RainSD: Rain Style Diversification Module for Image Synthesis Enhancement using Feature-Level Style Distribution
Hyeonjae Jeon, Junghyun Seo, Taesoo Kim, Sungho Son, Jungki Lee, Gyeungho Choi, Yongseob Lim
TL;DR
This work tackles sensor blockage in autonomous driving caused by heavy rain by generating realistic rainy training data from real-road images. It introduces RainSD, a rainy-style diversification module that augments a TSIT-based image-to-image translator to produce rain-streaked scenes across varied rainfall rates ($10$–$100$ mm/h) while preserving scene content. A synthetic dataset derived from BDD100K is used to benchmark multi-task perception networks (lane detection, driving-area segmentation, and traffic object detection), with RainSD+TSIT showing robustness gains over baselines in many scenarios. The paper also analyzes feature-level style distribution shifts, noting that heavier rain tends to darken outputs and discussing implications for future rainy-image synthesis and model evaluation.
Abstract
Autonomous driving technology nowadays targets to level 4 or beyond, but the researchers are faced with some limitations for developing reliable driving algorithms in diverse challenges.

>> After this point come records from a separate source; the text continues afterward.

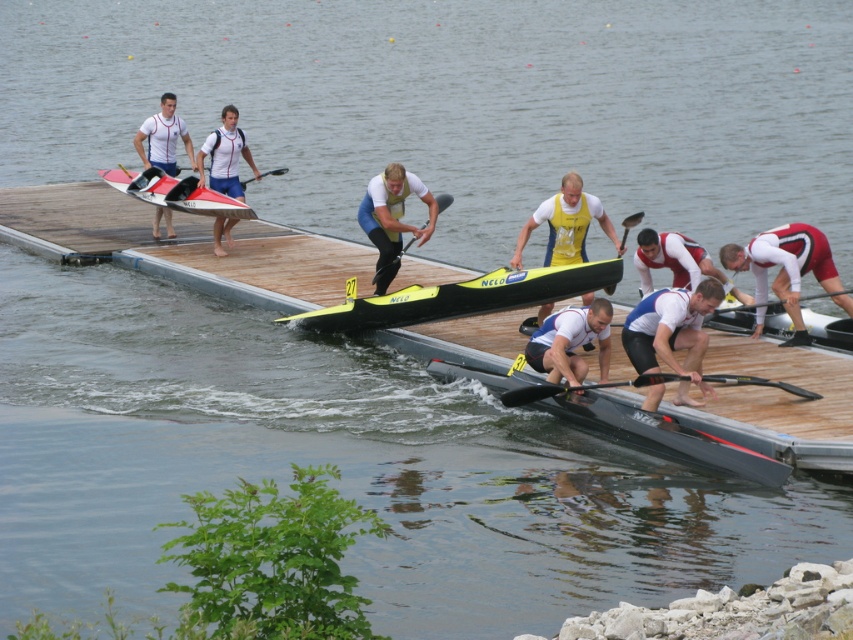
Who is positioned more to the right, yellow matte kayak at center or black rubber paddle at center?

From the viewer's perspective, black rubber paddle at center appears more on the right side.

Who is lower down, yellow matte kayak at center or black rubber paddle at center?

yellow matte kayak at center

Who is more distant from viewer, (737, 403) or (440, 211)?

Positioned behind is point (440, 211).

Where is `yellow matte kayak at center`? yellow matte kayak at center is located at coordinates (183, 248).

Is yellow matte kayak at center closer to the viewer compared to black rubber paddle at upper center?

Yes.

Can you confirm if yellow matte kayak at center is smaller than black rubber paddle at upper center?

Actually, yellow matte kayak at center might be larger than black rubber paddle at upper center.

The width and height of the screenshot is (853, 640). Find the location of `yellow matte kayak at center`. yellow matte kayak at center is located at coordinates (183, 248).

Which is below, yellow fabric rower at center or black rubber paddle at lower center?

black rubber paddle at lower center is lower down.

Does yellow fabric rower at center have a larger size compared to black rubber paddle at lower center?

Yes.

This screenshot has height=640, width=853. I want to click on yellow fabric rower at center, so click(566, 225).

Where is `yellow fabric rower at center`? This screenshot has width=853, height=640. yellow fabric rower at center is located at coordinates (566, 225).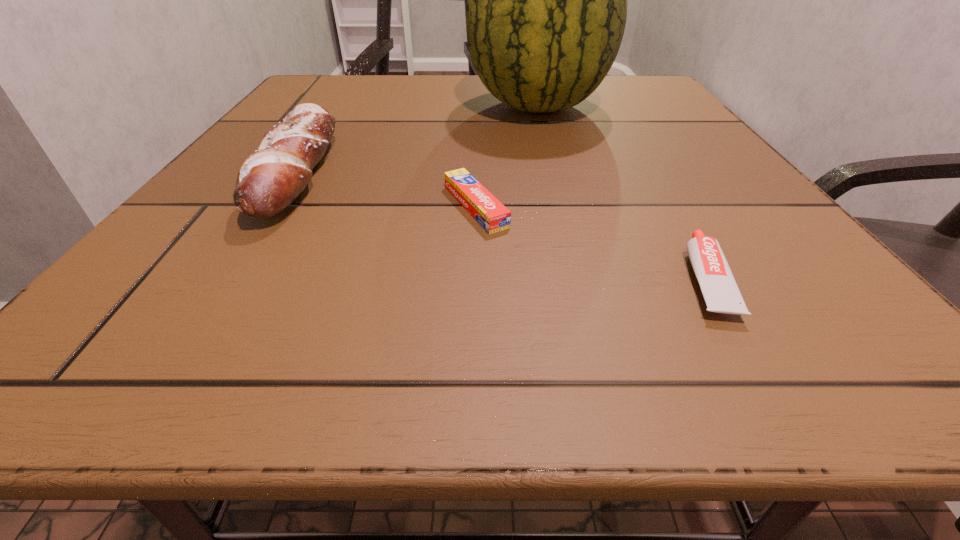
This screenshot has width=960, height=540. I want to click on blank space at the left edge, so click(162, 262).

The width and height of the screenshot is (960, 540). Find the location of `free space at the right edge`. free space at the right edge is located at coordinates (716, 146).

In the image, there is a desktop. Where is `vacant space at the far left corner`? This screenshot has width=960, height=540. vacant space at the far left corner is located at coordinates (322, 97).

What are the coordinates of `free space at the far right corner` in the screenshot? It's located at (624, 84).

Image resolution: width=960 pixels, height=540 pixels. In order to click on vacant space at the near right corner of the desktop in this screenshot , I will do `click(849, 361)`.

I want to click on free space that is in between the nearest object and the shortest object, so click(590, 243).

I want to click on free space between the watermelon and the third tallest object, so click(x=621, y=193).

Image resolution: width=960 pixels, height=540 pixels. Find the location of `vacant space that is in between the watermelon and the leftmost object`. vacant space that is in between the watermelon and the leftmost object is located at coordinates (418, 139).

This screenshot has height=540, width=960. Identify the location of unoccupied position between the watermelon and the shortest object. (507, 157).

Locate an element on the screen. unoccupied position between the shorter toothpaste and the leftmost object is located at coordinates coord(387,189).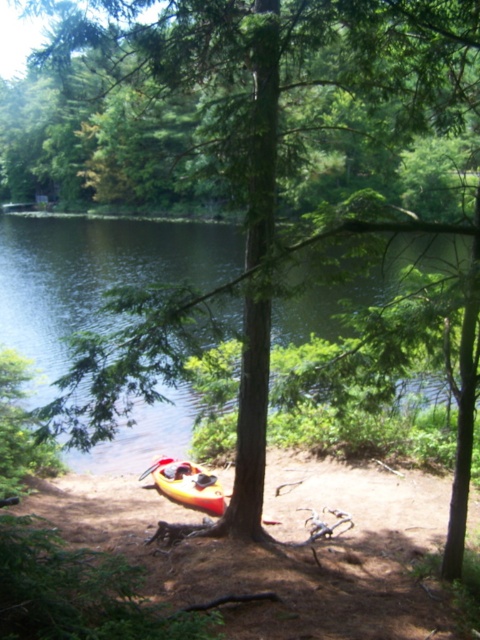
Question: Estimate the real-world distances between objects in this image. Which object is farther from the yellow plastic kayak at lower center?

Choices:
 (A) green liquid water at lower center
 (B) orange kayak at lower center

Answer: (A)

Question: Is green liquid water at lower center to the right of yellow plastic kayak at lower center from the viewer's perspective?

Choices:
 (A) no
 (B) yes

Answer: (B)

Question: Which object is positioned closest to the green liquid water at lower center?

Choices:
 (A) orange kayak at lower center
 (B) yellow plastic kayak at lower center

Answer: (B)

Question: Which of these objects is positioned farthest from the yellow plastic kayak at lower center?

Choices:
 (A) green liquid water at lower center
 (B) orange kayak at lower center

Answer: (A)

Question: Is orange kayak at lower center closer to the viewer compared to yellow plastic kayak at lower center?

Choices:
 (A) no
 (B) yes

Answer: (B)

Question: Can you confirm if orange kayak at lower center is bigger than green liquid water at lower center?

Choices:
 (A) yes
 (B) no

Answer: (B)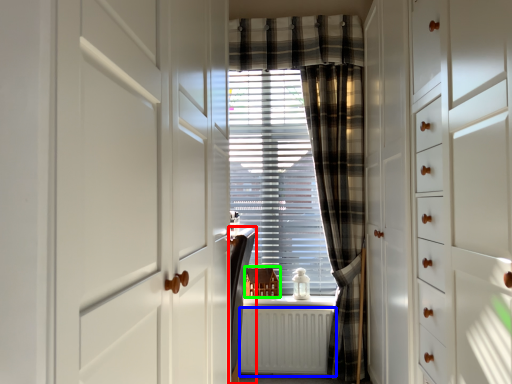
Question: Considering the real-world distances, which object is closest to furniture (highlighted by a red box)? radiator (highlighted by a blue box) or furniture (highlighted by a green box).

Choices:
 (A) radiator
 (B) furniture

Answer: (A)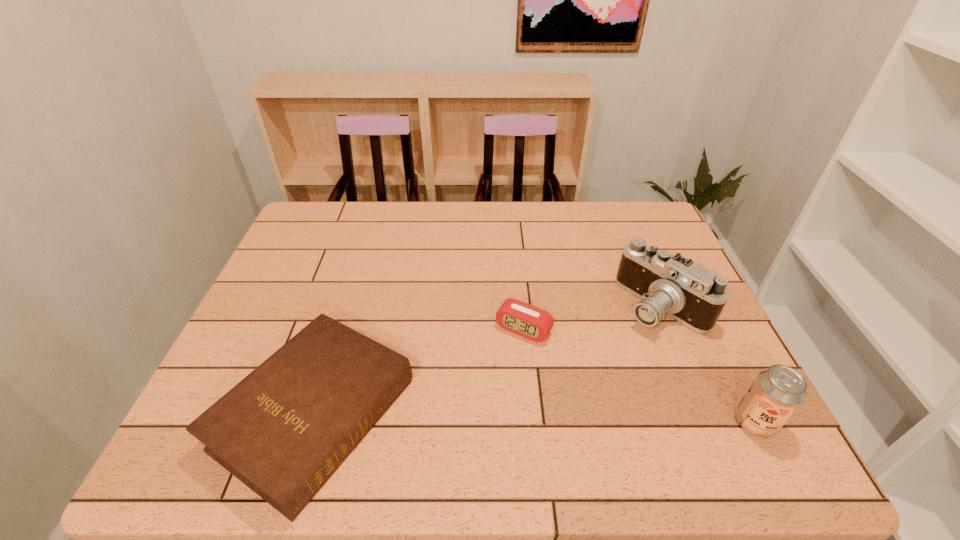
The image size is (960, 540). What are the coordinates of `vacant space located 0.120m on the front-facing side of the second object from left to right` in the screenshot? It's located at (488, 380).

The image size is (960, 540). I want to click on vacant space located 0.300m at the lens of the camera, so click(x=544, y=379).

Find the location of a particular element. free location located 0.200m at the lens of the camera is located at coordinates (577, 359).

Identify the location of vacant region located 0.120m at the lens of the camera. (601, 344).

Where is `Bible that is positioned at the near edge`? The width and height of the screenshot is (960, 540). Bible that is positioned at the near edge is located at coordinates (283, 430).

At what (x,y) coordinates should I click in order to perform the action: click on beer can present at the near edge. Please return your answer as a coordinate pair (x, y). This screenshot has width=960, height=540. Looking at the image, I should click on (777, 392).

Identify the location of object at the left edge. The height and width of the screenshot is (540, 960). (283, 430).

Identify the location of beer can positioned at the right edge. This screenshot has width=960, height=540. (777, 392).

The height and width of the screenshot is (540, 960). I want to click on camera that is at the right edge, so click(x=688, y=292).

In order to click on object located at the near left corner in this screenshot , I will do `click(283, 430)`.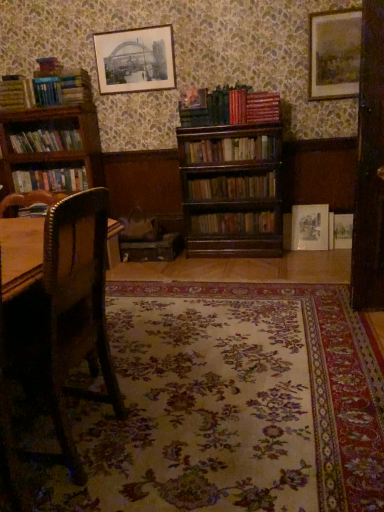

To promote the autonomous vehicles to spread widely, it is important to address safety issues on this technology. Among various safety concerns, the sensor blockage problem by severe weather conditions can be one of the most frequent threats for multi-task learning based perception algorithms during autonomous driving. To handle this problem, the importance of the generation of proper datasets is becoming more significant. In this paper, a synthetic road dataset with sensor blockage generated from real road dataset BDD100K is suggested in the format of BDD100K annotation. Rain streaks for each frame were made by an experimentally established equation and translated utilizing the image-to-image translation network based on style transfer. Using this dataset, the degradation of the diverse multi-task networks for autonomous driving, such as lane detection, driving area segmentation, and traffic object detection, has been thoroughly evaluated and analyzed. The tendency of the performance degradation of deep neural network-based perception systems for autonomous vehicle has been analyzed in depth. Finally, we discuss the limitation and the future directions of the deep neural network-based perception algorithms and autonomous driving dataset generation based on image-to-image translation.